A unique guest for PBF Energy’s school was a two-member contingent of emergency responders with Consolidated Edison, the power utility for New York State. Distribution transformers filled with oil are one source of fire that utility responders face, said Brian McGeever with ConEd.

“In the winter time the rock salt that’s thrown out to melt the snow causes corrosion in our wires and equipment,” McGeever said.

Training with PBF Energy personnel allows ConEd to keep its responders fully certified as industrial firefighters, he said.

Robinson with PBF Energy in Paulsboro opened his presentation to the firefighters with a bit of research that put their problems in prospective.

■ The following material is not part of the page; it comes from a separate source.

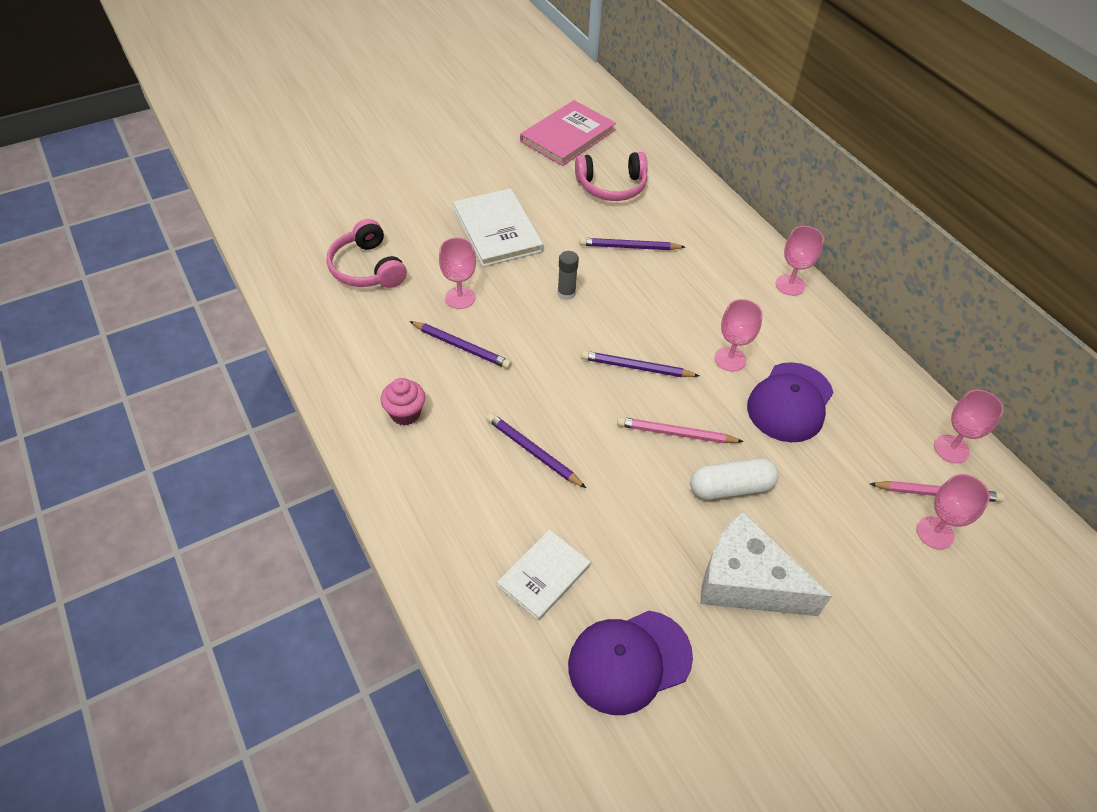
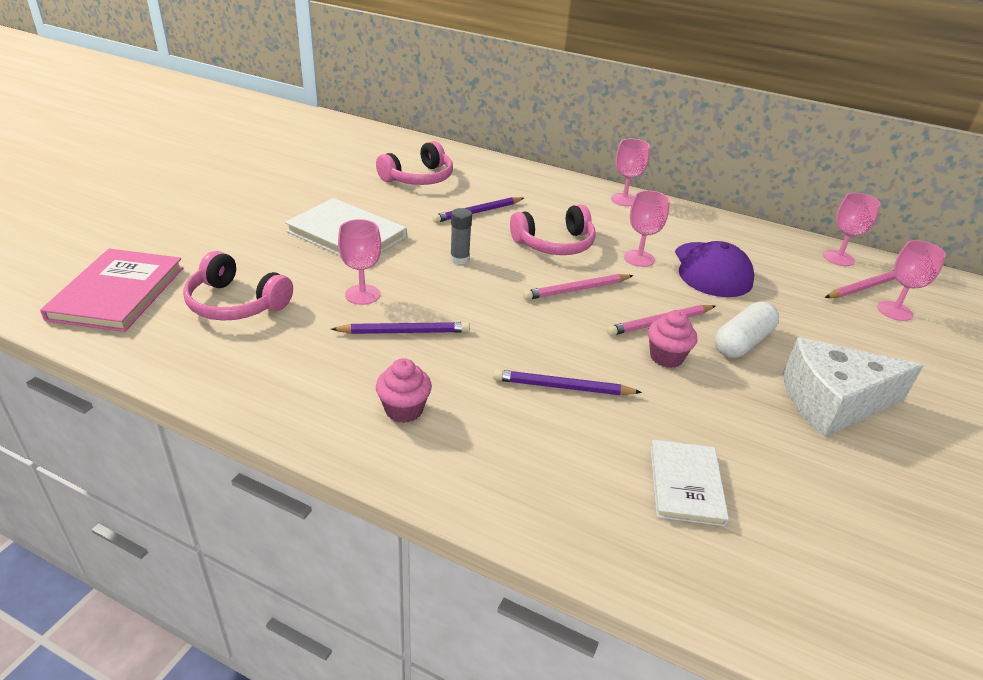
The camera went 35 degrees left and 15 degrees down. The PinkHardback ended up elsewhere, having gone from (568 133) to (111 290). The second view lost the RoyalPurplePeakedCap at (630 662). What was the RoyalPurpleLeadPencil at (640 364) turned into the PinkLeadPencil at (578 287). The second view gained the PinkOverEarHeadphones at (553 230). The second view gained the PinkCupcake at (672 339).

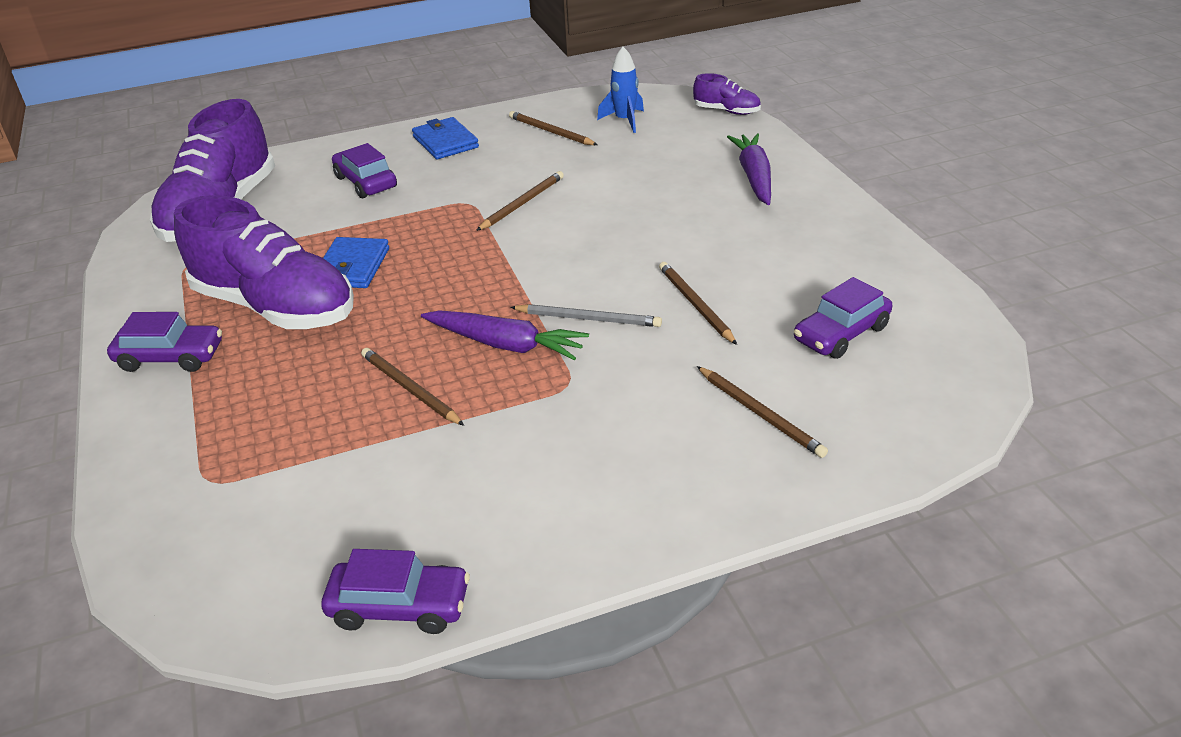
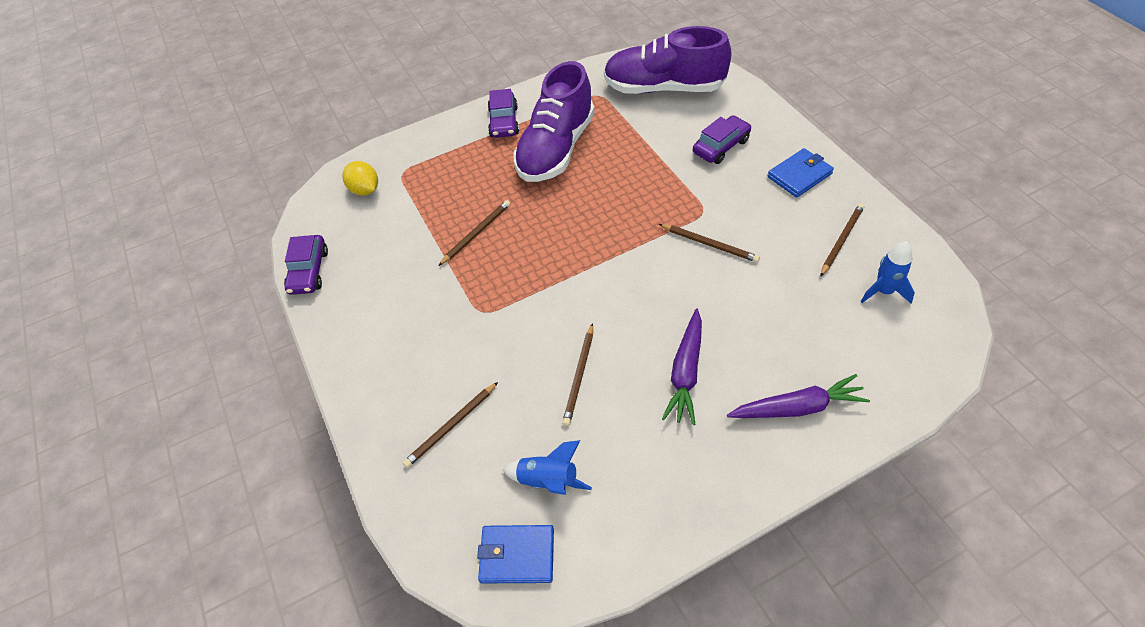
The camera went 85 degrees right and 15 degrees up. The CobaltBillfold ended up elsewhere, having gone from (356 262) to (515 554). The RoyalPurpleToyCarrot ended up elsewhere, having gone from (505 335) to (682 367). The second view lost the AshGreyLeadPencil at (586 315). The RussetLeadPencil at (698 303) ended up facing another way, 135 degrees clockwise from before. The second view lost the RoyalPurpleSneaker at (727 94). Where the RoyalPurpleCar stood at (843 318), the CobaltToyRocket came to stand at (547 467). The second view gained the GoldenLemon at (360 178).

“There are 138 million working adults in the United States,” he said. “About 20,000 of them are refinery operators. What has come together at Brayton is a small percentage of that number. Yet they have come here to learn and practice skills that protect the livelihoods of their friends and colleagues back home. This is a fantastic industry that supplies America with energy and transportation fuels and has changed our lives for the better.”